# Task item
Return every line in the entries below where the word "Νομικής" shows up.

# Data for processing

○ ○ ○ ○

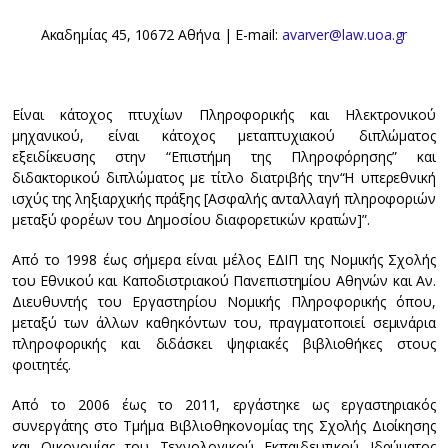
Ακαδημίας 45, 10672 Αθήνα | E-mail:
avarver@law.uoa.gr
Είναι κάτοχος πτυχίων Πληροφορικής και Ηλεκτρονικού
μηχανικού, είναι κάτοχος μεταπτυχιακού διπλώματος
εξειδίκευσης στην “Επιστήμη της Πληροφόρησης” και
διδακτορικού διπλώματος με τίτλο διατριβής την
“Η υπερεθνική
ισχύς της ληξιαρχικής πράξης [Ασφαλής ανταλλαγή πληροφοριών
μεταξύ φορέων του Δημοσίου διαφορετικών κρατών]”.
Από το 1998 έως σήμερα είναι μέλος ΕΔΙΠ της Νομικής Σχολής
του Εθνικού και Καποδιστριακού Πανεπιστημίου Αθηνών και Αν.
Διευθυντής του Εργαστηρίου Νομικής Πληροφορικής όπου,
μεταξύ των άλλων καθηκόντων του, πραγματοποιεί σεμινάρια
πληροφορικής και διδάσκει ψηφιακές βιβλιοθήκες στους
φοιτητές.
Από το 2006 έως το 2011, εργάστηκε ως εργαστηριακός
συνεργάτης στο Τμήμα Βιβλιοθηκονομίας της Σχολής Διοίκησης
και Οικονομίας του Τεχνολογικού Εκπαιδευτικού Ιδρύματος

○ ○ ○ ○

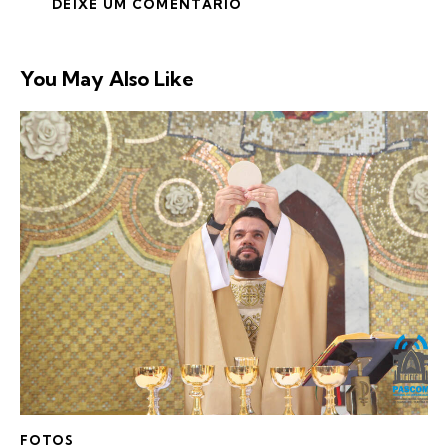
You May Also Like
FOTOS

○ ○ ○ ○

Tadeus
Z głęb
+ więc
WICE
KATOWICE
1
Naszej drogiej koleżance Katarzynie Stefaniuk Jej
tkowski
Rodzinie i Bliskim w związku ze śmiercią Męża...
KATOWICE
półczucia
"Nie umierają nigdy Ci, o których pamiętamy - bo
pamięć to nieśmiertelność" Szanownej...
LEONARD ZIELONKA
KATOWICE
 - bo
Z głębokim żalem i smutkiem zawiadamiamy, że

○ ○ ○ ○

# Solution to the exercise
Από το 1998 έως σήμερα είναι μέλος ΕΔΙΠ της Νομικής Σχολής
Διευθυντής του Εργαστηρίου Νομικής Πληροφορικής όπου,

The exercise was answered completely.